- PROBLEM STATEMENT
Reproduce every entry exactly.

Stored data
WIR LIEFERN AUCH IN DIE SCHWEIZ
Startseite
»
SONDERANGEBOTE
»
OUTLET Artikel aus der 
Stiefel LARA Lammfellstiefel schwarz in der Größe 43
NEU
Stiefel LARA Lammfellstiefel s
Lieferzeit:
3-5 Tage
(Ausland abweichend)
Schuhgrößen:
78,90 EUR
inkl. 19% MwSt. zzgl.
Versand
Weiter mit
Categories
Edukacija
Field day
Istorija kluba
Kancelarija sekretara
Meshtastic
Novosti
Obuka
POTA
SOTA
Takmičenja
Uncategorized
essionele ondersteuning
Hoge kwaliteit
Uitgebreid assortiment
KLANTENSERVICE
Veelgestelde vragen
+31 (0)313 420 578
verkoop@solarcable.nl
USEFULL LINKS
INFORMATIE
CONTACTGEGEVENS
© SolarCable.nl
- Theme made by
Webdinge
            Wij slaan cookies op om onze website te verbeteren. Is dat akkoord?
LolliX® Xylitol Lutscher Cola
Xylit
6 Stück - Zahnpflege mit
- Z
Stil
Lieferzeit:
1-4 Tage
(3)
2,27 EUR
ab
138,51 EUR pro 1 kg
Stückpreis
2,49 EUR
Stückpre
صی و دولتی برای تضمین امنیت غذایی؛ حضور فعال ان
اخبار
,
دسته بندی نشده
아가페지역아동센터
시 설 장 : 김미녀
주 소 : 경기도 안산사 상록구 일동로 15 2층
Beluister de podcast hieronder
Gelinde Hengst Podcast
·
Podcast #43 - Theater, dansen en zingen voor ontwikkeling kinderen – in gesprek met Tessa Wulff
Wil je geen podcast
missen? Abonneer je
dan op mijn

- EXERCISE SOLUTION
WIR LIEFERN AUCH IN DIE SCHWEIZ
Startseite
»
SONDERANGEBOTE
»
OUTLET Artikel aus der 
Stiefel LARA Lammfellstiefel schwarz in der Größe 43
NEU
Stiefel LARA Lammfellstiefel s
Lieferzeit:
3-5 Tage
(Ausland abweichend)
Schuhgrößen:
78,90 EUR
inkl. 19% MwSt. zzgl.
Versand
Weiter mit
Categories
Edukacija
Field day
Istorija kluba
Kancelarija sekretara
Meshtastic
Novosti
Obuka
POTA
SOTA
Takmičenja
Uncategorized
essionele ondersteuning
Hoge kwaliteit
Uitgebreid assortiment
KLANTENSERVICE
Veelgestelde vragen
+31 (0)313 420 578
verkoop@solarcable.nl
USEFULL LINKS
INFORMATIE
CONTACTGEGEVENS
© SolarCable.nl
- Theme made by
Webdinge
            Wij slaan cookies op om onze website te verbeteren. Is dat akkoord?
LolliX® Xylitol Lutscher Cola
Xylit
6 Stück - Zahnpflege mit
- Z
Stil
Lieferzeit:
1-4 Tage
(3)
2,27 EUR
ab
138,51 EUR pro 1 kg
Stückpreis
2,49 EUR
Stückpre
صی و دولتی برای تضمین امنیت غذایی؛ حضور فعال ان
اخبار
,
دسته بندی نشده
아가페지역아동센터
시 설 장 : 김미녀
주 소 : 경기도 안산사 상록구 일동로 15 2층
Beluister de podcast hieronder
Gelinde Hengst Podcast
·
Podcast #43 - Theater, dansen en zingen voor ontwikkeling kinderen – in gesprek met Tessa Wulff
Wil je geen podcast
missen? Abonneer je
dan op mijn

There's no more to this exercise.